Nachgedacht - Evangelisches Johannesstift

Nachgedacht:
Ich kann auch mit mir selbst Skat spielen!
Vikar Dr. Thorsten Klein, Kirchengemeinde Johannesstift
Gedanken zur Losung des Monats September. „Wo zwei oder drei in meinem
Namen versammelt sind, da bin ich mitten unter ihnen“ (Matthäus 18,20).
Schön, dass die völlig absurde Überschrift Sie nicht vom Weiterlesen abgehalten hat. Alleine Skat
spielen – wie soll das gehen? Man muss wirklich kein passionierter Zocker sein um
zu wissen, dass man dafür zwei Mitspieler braucht. Die allgemeine Zustimmung dürfte mir an
dieser Stelle gewiss sein.
Aber wie steht es um die Aussage „Ich kann auch für mich selbst an Gott glauben. Dafür brauche
ich keine Kirche“? Ich habe diese Worte schon oft gehört. Sie vielleicht auch. Vielleicht haben Sie
sie sogar schon mal selbst gesagt!? Glauben ohne Mit-Glaubende – ist das möglich oder genauso
sinnlos wie meine Überschrift?
„Für-Sich-Glauben“ liegt im Trend. Viele Menschen haben in den vergangenen Jahren
der Kirche den Rücken gekehrt, die wenigsten mit der Begründung, nicht mehr an
Gott zu glauben. Und selbst unter den Kirchenmitgliedern sind diejenigen, die
regelmäßig Gemeinschaft mit anderen Christen im Gottesdienst oder in
Gemeindekreisen suchen, die absolute Minderheit. Glaube wird so für viele zur
Privatsache; etwas, worüber man nicht spricht, vielleicht auch nicht sprechen will
oder kann; was eigentlich auch niemanden etwas angeht. „Ich und mein Gott – das
genügt doch völlig. Ich glaube, dass es ihn gibt und hin und wieder reden wir mal
miteinander.“
Ja, vielleicht geht das sogar, zumindest eine Zeit lang. Es mag Phasen im Leben
geben, in denen Gemeinschaft nicht dran und nicht drin ist. Mir fallen Elia und Jesus
in der Wüste ein. Auch und gerade im Alleinsein kann mir Gott begegnen. Aber
beide sind nicht in der Wüste geblieben. Beide sind in die Gemeinschaft
zurückgekehrt. Mir fällt keine biblische Figur ein, die ein dauerhaftes
Eremitendasein geführt hat. Was wäre von ihr auch zu erzählen gewesen?

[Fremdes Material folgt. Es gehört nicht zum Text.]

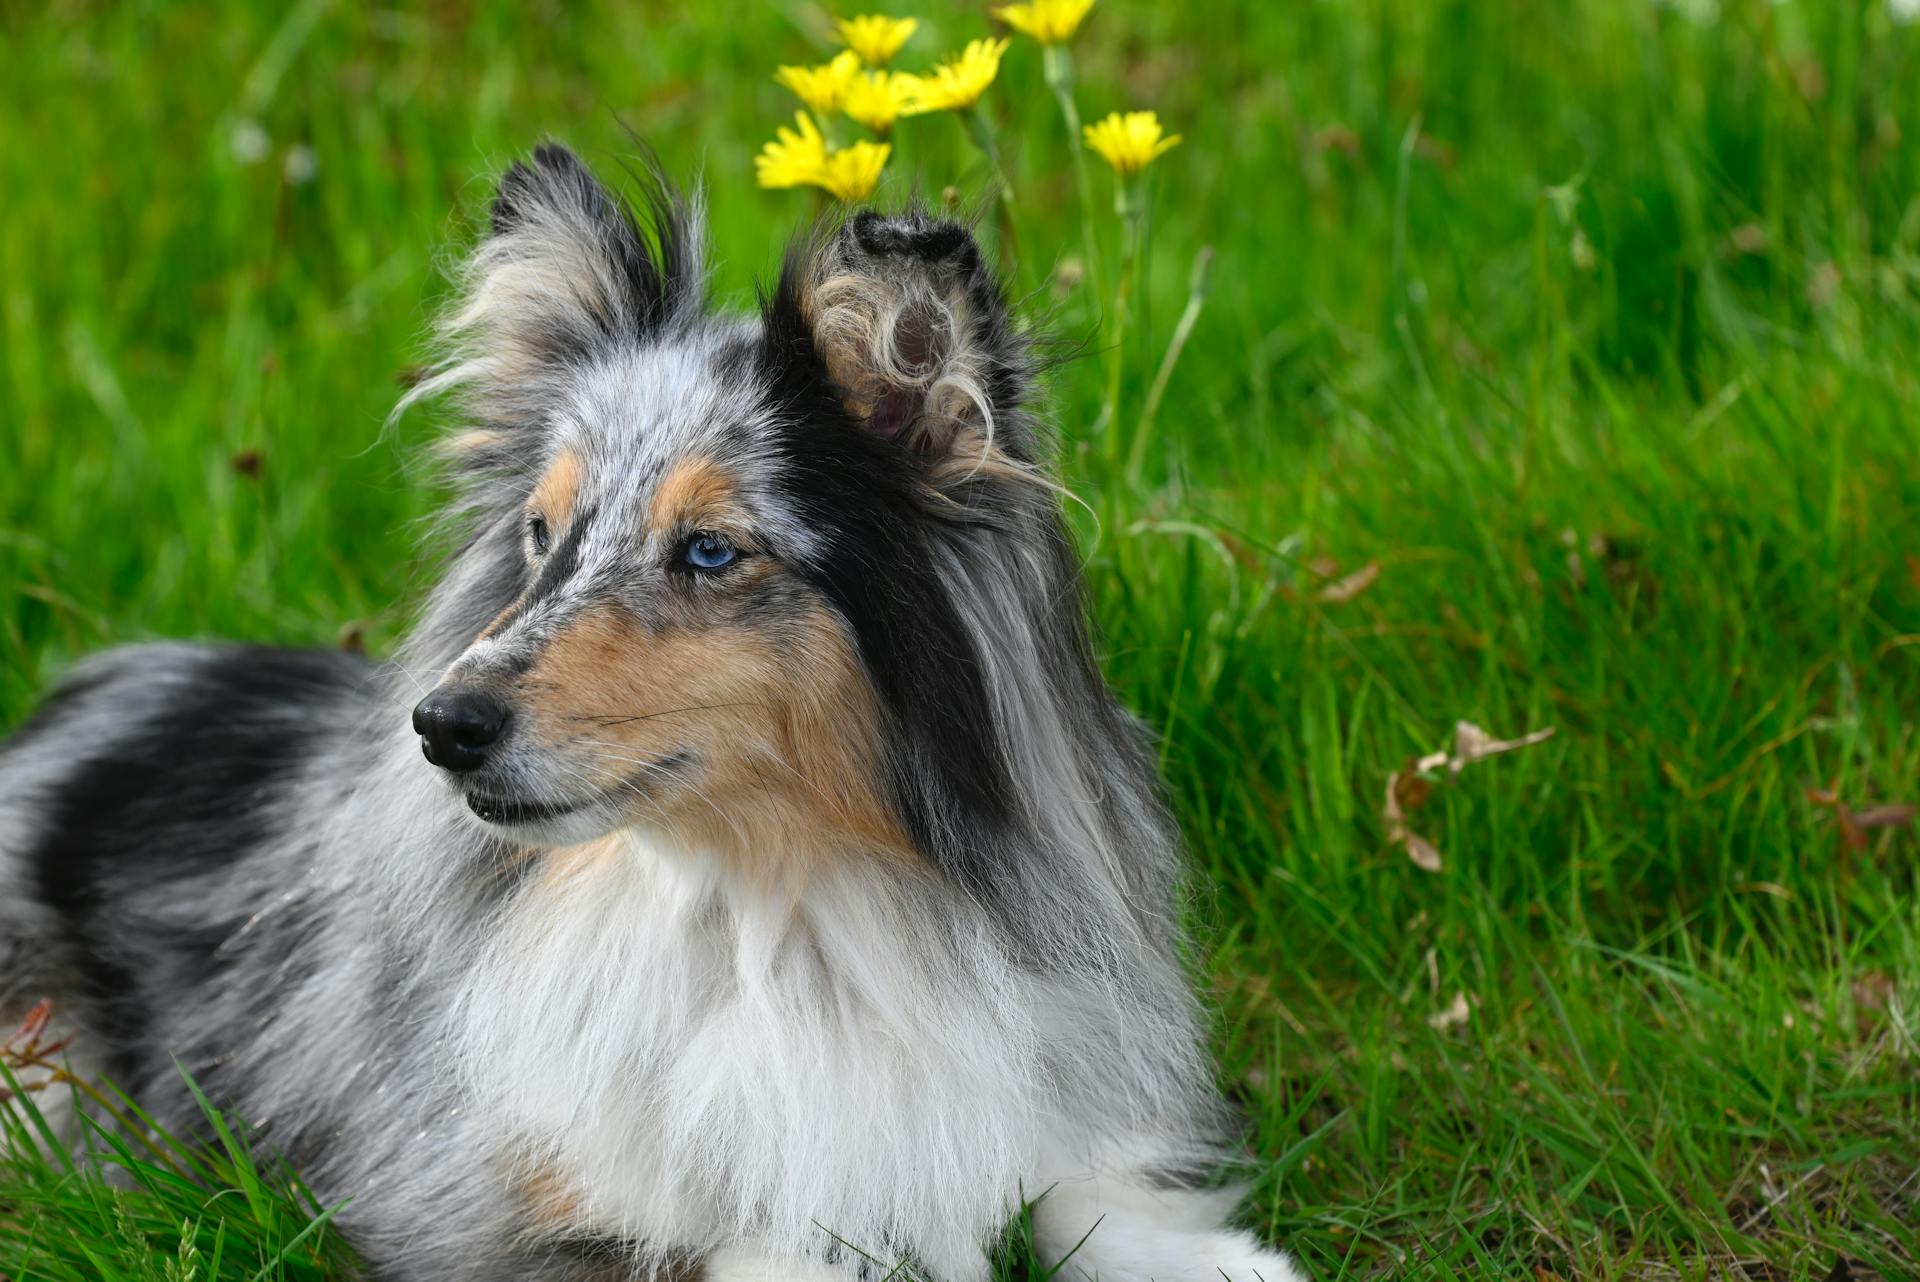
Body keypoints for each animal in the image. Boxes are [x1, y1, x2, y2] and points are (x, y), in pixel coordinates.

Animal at [0, 142, 1305, 1282]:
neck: (765, 912)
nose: (441, 727)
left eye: (711, 550)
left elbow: (1086, 1191)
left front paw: (1225, 1261)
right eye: (541, 535)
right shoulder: (472, 1205)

Wo in der Bibel von Gott die Rede ist, geht es immer auch um Gemeinschaft
zwischen Menschen: Gott und sein Volk Israel, Jesus und seine Junger, die ersten
christlichen Gemeinden. „Wo zwei oder drei in meinem Namen versammelt sind, da
bin ich mitten unter ihnen.“ Die Losung für den Monat September wird oft als Trost
und Verheißung für schrumpfende Gemeinden gelesen. Selbst da, wo nur noch zwei
oder drei im Gottesdienst sitzen, ist Jesus gegenwärtig. Das trifft die Realität vieler
Brandenburger Kirchengemeinden. Aber in dem Vers steckt nicht nur Zuspruch,
sondern auch ein Anspruch:
Glaube braucht Gemeinschaft! Nur in ihr kann er seine ganze Schönheit, seine ganze
Lebendigkeit entfalten! Gott ist nicht. Gott geschieht, nämlich dort wo Christen im
Namen Jesu zusammen singen, feiern, lachen, weinen, beten... Dabei steht der
„Name“ für das „Sein“ bzw. für den „Geist“ Jesu.
Wo Menschen in diesem Geist Gemeinschaft haben, da ist Jesus persönlich
anwesend, da begegnet mir Gott im Angesicht meiner Schwestern und Brüder. Da
werden sich Christen gegenseitig zum Christus.
„Ich kann auch für mich selbst an Gott glauben!“ Ja, vielleicht ist das sogar möglich.
Aber wie im Spiel offenbart der Glaube seine Faszination, seinen Reichtum, seine
ganze Pracht und Schönheit erst durch die Mitspieler. Lasst uns miteinander spielen!